[Vorliegender Textauszug]

Im Frühjahr wurden noch rasche Fortschritte angekündigt, jetzt herrscht Stillstand.
Der Rechnungshofbericht zum ORF war eigentlich ein Anlass für SPÖ und ÖVP gewesen, im Frühjahr rasche Reformschritte anzukündigen. Doch derzeit herrscht dem Vernehmen nach bei den Gesprächen zwischen SPÖ und ÖVP über die Novellierung des ORF-Gesetzes praktisch Stillstand. Lediglich eine Einigung bei der Umsetzung der audiovisuellen Medienrichtlinie der EU zeichnet sich vorerst ab. Daneben liegt in den Schubladen der Regierungsparteien ein Initiativantrag zur Streichung der für den ORF kostenintensiven Faxwahl von Mitgliedern des ORF-Publikumsrats. Für die Umsetzung des EU-Beihilfenverfahrens zum ORF, dessen Ende in den nächsten Wochen erwartet wird, hat die Regierung eine Frist von einem Jahr.
Entgegengesetzte Standpunkte
Diametral entgegengesetzte
Standpunkte zwischen SPÖ und ÖVP gibt es indes bei wesentlichen Themen wie
Beschickung, Größe und Aufgabenverteilung der ORF-Gremien, Größe und
personelle Besetzung der ORF-Geschäftsführung, der Frage der Refundierung
der Gebührenbefreiungen, bei ORF-Aufsicht und -Kontrolle durch die
Medienbehörde, der Festlegung der ORF-Gebühren, der Kontrolle des
öffentlich-rechtlichen Auftrags sowie den Werbemöglichkeiten für den ORF.
Die SPÖ betreibe die Geschäfte des ORF, heißt es aus der ÖVP. In der SPÖ
glaubt man hingegen, die ÖVP wolle den ORF zugunsten der
Privatrundfunkanbieter beschneiden und die Macht im ORF wieder an sich
reißen. "Man ist in fast alle Punkten auseinander", so ein Beobachter.

[/Vorliegender Textauszug]

**Aufgabenstellung**
Entscheiden Sie, ob die folgenden Aussagen mit dem Textauszug übereinstimmen, und belegen Sie jede Antwort (Ja oder Nein) mit einem wörtlichen Zitat:
1. Bei der Umsetzung der audiovisuellen Medienrichtlinie der EU zeichnet sich eine Einigung ab.
2. Für die Umsetzung des EU-Beihilfenverfahrens zum ORF hat die Regierung zwei Jahre Zeit.
3. Die ÖVP wirft der SPÖ vor, die Macht im ORF wieder an sich reißen zu wollen.

[Bereitgestellte Zeilen]

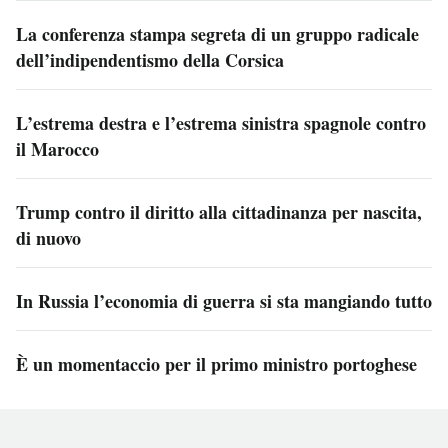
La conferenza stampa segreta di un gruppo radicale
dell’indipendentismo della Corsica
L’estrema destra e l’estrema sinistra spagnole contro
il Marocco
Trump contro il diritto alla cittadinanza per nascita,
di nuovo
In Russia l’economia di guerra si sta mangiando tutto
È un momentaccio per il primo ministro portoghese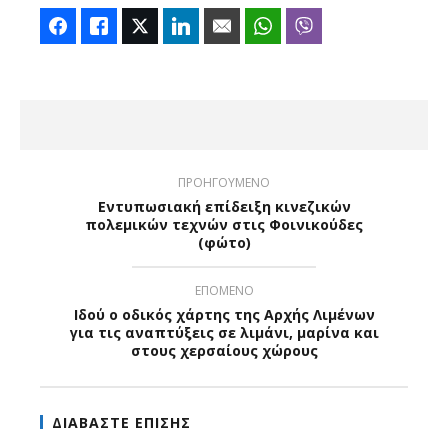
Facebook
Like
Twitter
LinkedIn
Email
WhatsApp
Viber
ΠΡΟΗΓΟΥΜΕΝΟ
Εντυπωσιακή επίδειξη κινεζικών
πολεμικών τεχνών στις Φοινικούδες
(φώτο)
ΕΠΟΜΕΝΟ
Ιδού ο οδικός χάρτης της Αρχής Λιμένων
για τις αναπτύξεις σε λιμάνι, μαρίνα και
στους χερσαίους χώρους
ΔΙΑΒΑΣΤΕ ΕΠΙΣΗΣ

[/Bereitgestellte Zeilen]
[Bereitgestellte Zeilen]

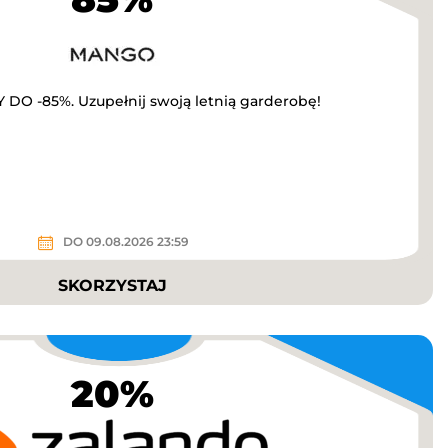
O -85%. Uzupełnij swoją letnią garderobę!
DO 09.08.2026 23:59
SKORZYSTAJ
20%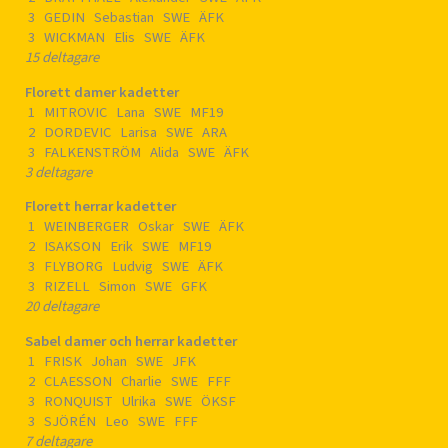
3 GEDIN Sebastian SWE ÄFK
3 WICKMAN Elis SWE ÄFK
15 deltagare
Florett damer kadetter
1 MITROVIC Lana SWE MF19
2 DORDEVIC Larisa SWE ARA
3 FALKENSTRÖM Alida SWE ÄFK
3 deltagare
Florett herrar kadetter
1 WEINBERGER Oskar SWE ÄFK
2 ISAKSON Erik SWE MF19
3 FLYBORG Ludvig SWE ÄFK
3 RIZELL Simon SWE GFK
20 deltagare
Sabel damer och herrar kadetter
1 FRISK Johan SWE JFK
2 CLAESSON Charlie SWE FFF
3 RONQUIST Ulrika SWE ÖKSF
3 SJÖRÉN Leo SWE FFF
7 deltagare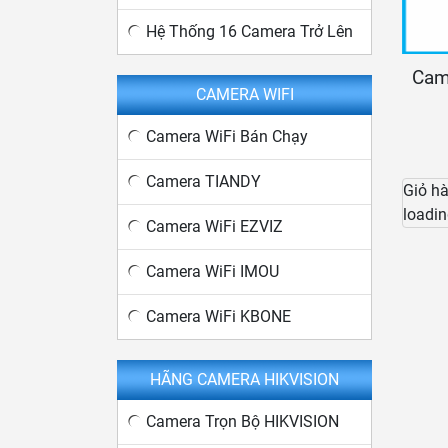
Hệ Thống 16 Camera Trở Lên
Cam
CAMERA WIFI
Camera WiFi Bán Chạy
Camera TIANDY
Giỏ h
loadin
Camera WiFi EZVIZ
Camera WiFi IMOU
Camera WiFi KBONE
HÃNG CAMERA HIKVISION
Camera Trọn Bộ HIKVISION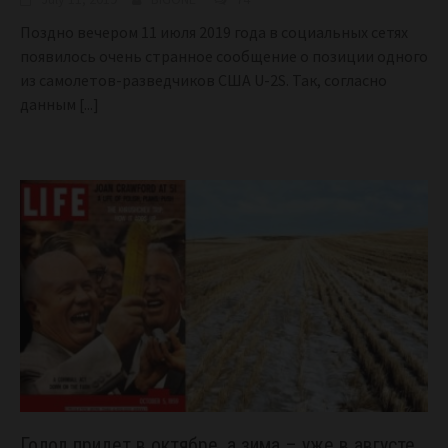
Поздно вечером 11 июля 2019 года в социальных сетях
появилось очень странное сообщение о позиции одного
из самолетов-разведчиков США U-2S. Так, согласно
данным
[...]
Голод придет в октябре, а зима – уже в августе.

[/Bereitgestellte Zeilen]

**Lösung**
1. Ja: „Lediglich eine Einigung bei der Umsetzung der audiovisuellen Medienrichtlinie der EU zeichnet sich vorerst ab.“
2. Nein: „Für die Umsetzung des EU-Beihilfenverfahrens zum ORF, dessen Ende in den nächsten Wochen erwartet wird, hat die Regierung eine Frist von einem Jahr.“
3. Nein: „In der SPÖ glaubt man hingegen, die ÖVP wolle den ORF zugunsten der Privatrundfunkanbieter beschneiden und die Macht im ORF wieder an sich reißen.“